EXERCISE AIM: Once you have read the records below, restate them word for word.

· · · · · · ·

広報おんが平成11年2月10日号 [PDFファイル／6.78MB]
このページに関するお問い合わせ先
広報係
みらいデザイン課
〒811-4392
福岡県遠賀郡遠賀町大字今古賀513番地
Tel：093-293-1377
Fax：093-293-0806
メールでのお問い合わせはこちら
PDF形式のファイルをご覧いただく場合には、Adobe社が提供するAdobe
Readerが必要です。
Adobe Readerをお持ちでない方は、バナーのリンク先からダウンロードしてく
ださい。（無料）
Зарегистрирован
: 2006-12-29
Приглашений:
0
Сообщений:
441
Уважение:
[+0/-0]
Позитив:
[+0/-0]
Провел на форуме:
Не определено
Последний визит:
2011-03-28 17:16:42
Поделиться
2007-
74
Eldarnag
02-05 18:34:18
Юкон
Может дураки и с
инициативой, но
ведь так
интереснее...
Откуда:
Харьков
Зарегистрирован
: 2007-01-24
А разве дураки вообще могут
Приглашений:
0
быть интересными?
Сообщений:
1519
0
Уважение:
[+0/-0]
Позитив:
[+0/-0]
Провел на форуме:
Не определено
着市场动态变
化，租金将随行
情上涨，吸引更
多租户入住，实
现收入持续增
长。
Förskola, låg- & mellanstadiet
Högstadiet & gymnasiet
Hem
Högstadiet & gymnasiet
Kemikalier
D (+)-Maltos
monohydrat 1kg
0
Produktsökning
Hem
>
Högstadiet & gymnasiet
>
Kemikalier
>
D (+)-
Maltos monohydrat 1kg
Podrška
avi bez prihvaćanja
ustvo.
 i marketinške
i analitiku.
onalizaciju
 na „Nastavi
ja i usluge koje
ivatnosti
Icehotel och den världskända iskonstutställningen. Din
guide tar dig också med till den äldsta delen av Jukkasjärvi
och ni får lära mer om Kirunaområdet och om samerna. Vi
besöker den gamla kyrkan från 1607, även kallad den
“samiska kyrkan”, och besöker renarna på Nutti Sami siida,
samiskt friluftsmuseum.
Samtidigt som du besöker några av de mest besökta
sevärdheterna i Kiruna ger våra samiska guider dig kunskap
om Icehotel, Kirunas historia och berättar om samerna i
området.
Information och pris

· · · · · · ·

ANSWER TO THIS PROBLEM:
広報おんが平成11年2月10日号 [PDFファイル／6.78MB]
このページに関するお問い合わせ先
広報係
みらいデザイン課
〒811-4392
福岡県遠賀郡遠賀町大字今古賀513番地
Tel：093-293-1377
Fax：093-293-0806
メールでのお問い合わせはこちら
PDF形式のファイルをご覧いただく場合には、Adobe社が提供するAdobe
Readerが必要です。
Adobe Readerをお持ちでない方は、バナーのリンク先からダウンロードしてく
ださい。（無料）
Зарегистрирован
: 2006-12-29
Приглашений:
0
Сообщений:
441
Уважение:
[+0/-0]
Позитив:
[+0/-0]
Провел на форуме:
Не определено
Последний визит:
2011-03-28 17:16:42
Поделиться
2007-
74
Eldarnag
02-05 18:34:18
Юкон
Может дураки и с
инициативой, но
ведь так
интереснее...
Откуда:
Харьков
Зарегистрирован
: 2007-01-24
А разве дураки вообще могут
Приглашений:
0
быть интересными?
Сообщений:
1519
0
Уважение:
[+0/-0]
Позитив:
[+0/-0]
Провел на форуме:
Не определено
着市场动态变
化，租金将随行
情上涨，吸引更
多租户入住，实
现收入持续增
长。
Förskola, låg- & mellanstadiet
Högstadiet & gymnasiet
Hem
Högstadiet & gymnasiet
Kemikalier
D (+)-Maltos
monohydrat 1kg
0
Produktsökning
Hem
>
Högstadiet & gymnasiet
>
Kemikalier
>
D (+)-
Maltos monohydrat 1kg
Podrška
avi bez prihvaćanja
ustvo.
 i marketinške
i analitiku.
onalizaciju
 na „Nastavi
ja i usluge koje
ivatnosti
Icehotel och den världskända iskonstutställningen. Din
guide tar dig också med till den äldsta delen av Jukkasjärvi
och ni får lära mer om Kirunaområdet och om samerna. Vi
besöker den gamla kyrkan från 1607, även kallad den
“samiska kyrkan”, och besöker renarna på Nutti Sami siida,
samiskt friluftsmuseum.
Samtidigt som du besöker några av de mest besökta
sevärdheterna i Kiruna ger våra samiska guider dig kunskap
om Icehotel, Kirunas historia och berättar om samerna i
området.
Information och pris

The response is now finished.